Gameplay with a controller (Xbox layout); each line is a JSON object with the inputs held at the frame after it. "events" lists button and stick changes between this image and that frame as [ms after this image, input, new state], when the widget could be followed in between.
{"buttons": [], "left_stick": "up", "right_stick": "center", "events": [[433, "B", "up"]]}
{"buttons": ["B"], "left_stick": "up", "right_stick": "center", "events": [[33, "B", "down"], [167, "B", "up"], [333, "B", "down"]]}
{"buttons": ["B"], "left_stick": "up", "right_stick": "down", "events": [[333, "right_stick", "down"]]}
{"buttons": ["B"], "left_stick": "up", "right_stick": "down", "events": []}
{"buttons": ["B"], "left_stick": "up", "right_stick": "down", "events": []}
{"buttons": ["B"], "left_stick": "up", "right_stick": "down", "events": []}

═══

• **To do**
Nothing in the records may change; output all of them exactly.

• **Answer to this task**
Gameplay with a controller (Xbox layout); each line is a JSON object with the inputs held at the frame after it. "events" lists button and stick changes between this image and that frame as [ms after this image, input, new state], when the widget could be followed in between.
{"buttons": [], "left_stick": "up", "right_stick": "center", "events": [[433, "B", "up"]]}
{"buttons": ["B"], "left_stick": "up", "right_stick": "center", "events": [[33, "B", "down"], [167, "B", "up"], [333, "B", "down"]]}
{"buttons": ["B"], "left_stick": "up", "right_stick": "down", "events": [[333, "right_stick", "down"]]}
{"buttons": ["B"], "left_stick": "up", "right_stick": "down", "events": []}
{"buttons": ["B"], "left_stick": "up", "right_stick": "down", "events": []}
{"buttons": ["B"], "left_stick": "up", "right_stick": "down", "events": []}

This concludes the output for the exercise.